The more and more I watch this movie, the more and more I think that it is my favorite movie of all time. It's a tough choice for me between this movie and Casablanca. 

This movie has one of the best stories I've ever seen. the character development is amazing, and the twists at the end, really grab you, at least a little by suprise, even though they are a bit predictable. 

The writing is excellent, the casting was perfect. I really enjoy this movie more and more everytime I see it. I've probably watched it over a hundred times now. 

So go ahead and post your thoughts on this movie, or share some thoughts on your favorite movie. I'll probably watch Casablanca tonight and then post some more thoughts later.


----------



## sampatterson (Aug 27, 2002)

I agree, this was one of 4 novellas in the first Stephen King book I read. It got me hooked on Stephen King, not for necessarily his stories (as some are pretty stupid) but his character development is wonderful.

Shawshank is one of my favorite movies also, as the director/writers didn't take too much leeway with the story.

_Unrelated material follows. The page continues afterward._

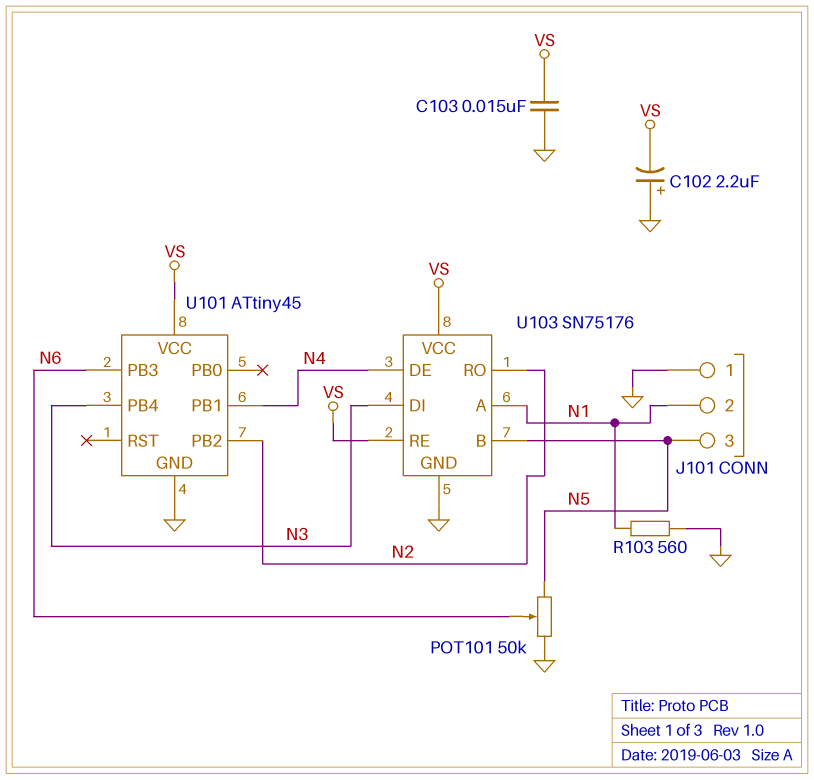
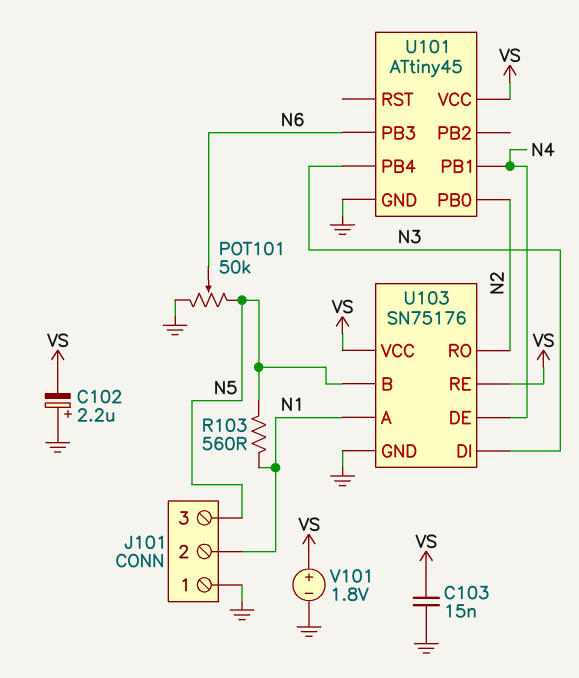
R103: 560 (GND, N1) -> 560 (N1, N5)
U101 pin PB0: none -> N2
U101 pin PB2: N2 -> none
V101: none -> 1.8V (plus VS, minus GND)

Stand By Me ("The Body") was in that same book of novellas (Different Seasons). Another wonderful story with great characters.


----------



## cdru (Dec 4, 2003)

Both movies are in the Top 10 rated of all time over at IMDB. Shawshank occasionaly bounces around up to the top 2, but usually is at 3rd. I would agree with you Mike that it is a wonderfully supurb movie. Some of the other top rated movies I can't get into (the Godfathers) and I can understand how somepeople might not get into others (LotR series). Shawshank though, I think anyone can get into it.


----------



## HappyGoLucky (Jan 11, 2004)

"Shawshank.." is definitely one of my favs, along with "The Green Mile". I've always been a Stephen King fan but have been so disappointed by the screen adaptations of most of his works. Thankfully, there have been a few standouts from the typical dreck, such as "Shawshank", "Green Mile", "Shining", "Carrie" and "Cujo".


----------



## Danny R (Jul 5, 2002)

Its pretty humorous that Shawshank basically tanked at the box office, not even pulling in $1 million bucks on its opening weekend back in 1994 in limited release, and only 2.4 million once its first weekend of wide release. Over the course of its theatrical run it just barely covered production costs.

Of course to put things in perspective, The Lion King was the #1 opener that year, with 40 million its 1st weekend.

This is definately a film that was saved by DVD and VHS.


----------



## olgeezer (Dec 5, 2003)

The right stuff in 1980 was the best movie of the 1980s, but most people didn't see it at the movies and missed its' power


----------



## jrjcd (Apr 23, 2002)

i would have to say this film is certainly in my top ten and quite possibly in the top five(however, since Casablanca IS and ever shall be the best film ever made, don't get me started on THAT!!!!! LOL)...having said that, in my opinion, what constitutes a classic film is when all the pasrts fall into place to make a great cinematic experience...casablanca does this by being the template-this is literally the film with the most quotable lines in it and a story that works on all cylinders...


----------



## jrjcd (Apr 23, 2002)

just to feed the frenzy....the passion of the Christ is what I would consider a powerful film, but not a great one(and, away from the technical aspects of it, maybe not even a good one)-


----------



## Geeke19 (Oct 16, 2004)

this movie was great


----------